Excerpt provided —
Single by Lainey Wilson

from the album Whirlwind
- Released: May 20, 2024
- Genre: Country
- Length: 3:15
- Label: BBR
- Songwriters: Jason Nix; Paul Sikes; Driver Williams; Lainey Wilson;
- Producer: Jay Joyce

Lainey Wilson singles chronology
| "Go Home W U" (2024) | "Hang Tight Honey" (2024) | "4x4xU" (2024) |

Music video
- "Hang Tight Honey" on YouTube

= Hang Tight Honey =

"Hang Tight Honey" is a song recorded by American country music singer Lainey Wilson. It was released in May 2024 as the lead single from her fifth studio album, Whirlwind. It was written by Wilson, Jason Nix, Paul Sikes, and Driver Williams, and was produced by Jay Joyce.

==Background==
Lyrically, "Hang Tight Honey" was inspired by Wilson's life on the road as a touring performer yearning for home and spending time with her boyfriend, though the melody and beat are described as "infectious" and indicative of Wilson's live set. Wilson co-wrote the "countrified funk-rock hybrid" with Jason Nix, Paul Sikes, and Driver Williams. Wilson spoke on the single saying: "I've been runnin' the roads nonstop for a few years now and I ain't gonna lie to y'all, sometimes it can be tough being away from home that much. At the same time, remembering what 'home' is and the things that I get to do for the ones I love because of the work I put in is what keeps me going and makes it all worthwhile".

It follows promotional single, "Country's Cool Again", which was also included on Whirlwind and shares its name with her headlining tour that began May 31, 2024, in Nashville.

==Live performances==
Wilson debuted the song live, alongside a cover of "God Blessed Texas", when she opened the 59th Academy of Country Music Awards on May 16, 2024. Wilson performed the song live on the 25th-season finale of The Voice on May 21, 2024, with Reba McEntire surprising her with an invite to become a member of the Grand Ole Opry.

==Music video==
The music video for "Hang Tight Honey" was directed by Dano Cerny and premiered on July 3, 2024. In it, Wilson is shown in two distinct getups for a vintage variety TV show performance, with a 1960s-inspired pale blue pantsuit with high hair in one look, and Wilson's more traditional regalia of a cowboy hat and bell bottoms in the other. These scenes are interspersed with shots following Wilson and her band as they travel the country in her tour bus. The video ends with a "To Be Continued..." teaser, ahead of the July 4, 2024, premiere for the music video for "4x4xU", another promotional single from Whirlwind.

==Chart performance==
"Hang Tight Honey" debuted on the Billboard Country Airplay chart at number 23 in May 2024. "Hang Tight Honey" peaked at number 13 on the Billboard Country Airplay chart in July 2024, becoming Wilson's first single to miss the top 10 since her debut single "Dirty Looks". It was certified Gold by RIAA in 2026.

==Charts==

===Weekly charts===

Weekly chart performance for "Hang Tight Honey"
| Chart (2024) | Peak position |
|---|---|
| Canada Hot 100 (Billboard) | 81 |
| Canada Country (Billboard) | 3 |
| US Billboard Hot 100 | 61 |
| US Country Airplay (Billboard) | 13 |
| US Hot Country Songs (Billboard) | 19 |

===Year-end charts===

2024 year-end chart performance for "Hang Tight Honey"
| Chart (2024) | Position |
|---|---|
| US Country Airplay (Billboard) | 56 |
| US Hot Country Songs (Billboard) | 69 |

==Certifications==

Certifications for "Hang Tight Honey"
| Region | Certification | Certified units/sales |
| Canada (Music Canada) | Platinum | 80,000^{‡} |
| United States (RIAA) | Gold | 500,000^{‡} |
^{‡} Sales+streaming figures based on certification alone.

Extracted data —

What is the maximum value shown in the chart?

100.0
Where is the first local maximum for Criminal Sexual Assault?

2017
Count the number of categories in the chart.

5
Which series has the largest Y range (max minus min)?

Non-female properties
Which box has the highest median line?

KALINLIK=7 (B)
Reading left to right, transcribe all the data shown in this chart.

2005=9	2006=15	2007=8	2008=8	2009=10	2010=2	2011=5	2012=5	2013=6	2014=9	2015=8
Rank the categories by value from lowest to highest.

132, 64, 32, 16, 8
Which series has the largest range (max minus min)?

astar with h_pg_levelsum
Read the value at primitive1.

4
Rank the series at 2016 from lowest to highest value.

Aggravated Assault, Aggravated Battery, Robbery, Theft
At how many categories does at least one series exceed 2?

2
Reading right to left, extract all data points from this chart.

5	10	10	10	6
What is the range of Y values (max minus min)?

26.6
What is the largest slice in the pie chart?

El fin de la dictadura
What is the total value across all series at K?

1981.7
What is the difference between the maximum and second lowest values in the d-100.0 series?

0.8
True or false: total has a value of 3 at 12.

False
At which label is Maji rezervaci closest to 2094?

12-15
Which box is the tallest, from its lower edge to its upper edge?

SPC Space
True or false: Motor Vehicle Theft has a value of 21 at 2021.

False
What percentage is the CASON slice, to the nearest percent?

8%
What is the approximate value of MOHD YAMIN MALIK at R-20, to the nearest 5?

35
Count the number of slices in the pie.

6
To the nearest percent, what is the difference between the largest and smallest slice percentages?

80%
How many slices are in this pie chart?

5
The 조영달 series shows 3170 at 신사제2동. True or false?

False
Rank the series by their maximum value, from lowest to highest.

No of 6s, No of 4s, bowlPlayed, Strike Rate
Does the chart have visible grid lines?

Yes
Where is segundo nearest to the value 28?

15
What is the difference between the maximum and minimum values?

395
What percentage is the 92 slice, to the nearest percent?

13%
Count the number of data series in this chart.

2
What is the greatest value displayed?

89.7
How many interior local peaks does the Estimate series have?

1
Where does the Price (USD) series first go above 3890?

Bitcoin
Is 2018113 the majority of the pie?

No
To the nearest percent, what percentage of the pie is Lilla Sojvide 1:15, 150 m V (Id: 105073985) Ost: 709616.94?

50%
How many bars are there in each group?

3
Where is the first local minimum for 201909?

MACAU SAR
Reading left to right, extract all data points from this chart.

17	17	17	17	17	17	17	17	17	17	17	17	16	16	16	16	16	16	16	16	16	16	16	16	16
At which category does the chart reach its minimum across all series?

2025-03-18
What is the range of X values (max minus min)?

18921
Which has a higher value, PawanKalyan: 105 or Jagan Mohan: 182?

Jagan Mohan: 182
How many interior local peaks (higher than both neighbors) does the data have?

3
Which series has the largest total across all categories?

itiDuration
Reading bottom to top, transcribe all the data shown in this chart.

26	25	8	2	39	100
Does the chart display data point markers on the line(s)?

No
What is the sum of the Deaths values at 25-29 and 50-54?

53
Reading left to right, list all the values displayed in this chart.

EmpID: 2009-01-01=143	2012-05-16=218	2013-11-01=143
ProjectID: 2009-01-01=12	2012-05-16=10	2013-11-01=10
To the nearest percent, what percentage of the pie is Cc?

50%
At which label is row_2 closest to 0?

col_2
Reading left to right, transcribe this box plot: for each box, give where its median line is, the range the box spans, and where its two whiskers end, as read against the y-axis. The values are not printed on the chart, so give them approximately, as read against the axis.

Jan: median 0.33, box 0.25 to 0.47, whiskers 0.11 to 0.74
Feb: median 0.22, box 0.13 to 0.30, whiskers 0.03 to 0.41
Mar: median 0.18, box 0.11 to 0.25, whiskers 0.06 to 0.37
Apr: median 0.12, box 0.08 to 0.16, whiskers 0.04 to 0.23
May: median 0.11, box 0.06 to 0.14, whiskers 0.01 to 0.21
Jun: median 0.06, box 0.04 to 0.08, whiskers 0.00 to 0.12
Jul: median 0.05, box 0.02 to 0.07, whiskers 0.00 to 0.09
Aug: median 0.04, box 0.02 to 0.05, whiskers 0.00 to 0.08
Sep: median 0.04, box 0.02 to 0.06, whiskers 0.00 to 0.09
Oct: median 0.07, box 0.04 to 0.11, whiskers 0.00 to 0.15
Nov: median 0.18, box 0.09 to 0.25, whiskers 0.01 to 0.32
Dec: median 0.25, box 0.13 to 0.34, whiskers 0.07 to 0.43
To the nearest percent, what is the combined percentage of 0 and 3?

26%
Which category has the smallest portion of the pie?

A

What you will do —
**a.** According to the song article, who directed the music video for "Hang Tight Honey"?
**b.** For each statement, say whether the song article supports it, and quote the words that decide it: (i) "Hang Tight Honey" was the lead single from Whirlwind. (ii) The song peaked at number 3 on the Billboard Country Airplay chart. (iii) Wilson first performed the song live on the finale of The Voice.
The listing has no connection to the song article.

Responses —
**a.** Dano Cerny directed it.

**b.**
(i) Yes: "It was released in May 2024 as the lead single from her fifth studio album, Whirlwind."
(ii) No: "peaked at number 13 on the Billboard Country Airplay chart in July 2024"
(iii) No: "Wilson debuted the song live, alongside a cover of "God Blessed Texas", when she opened the 59th Academy of Country Music Awards on May 16, 2024."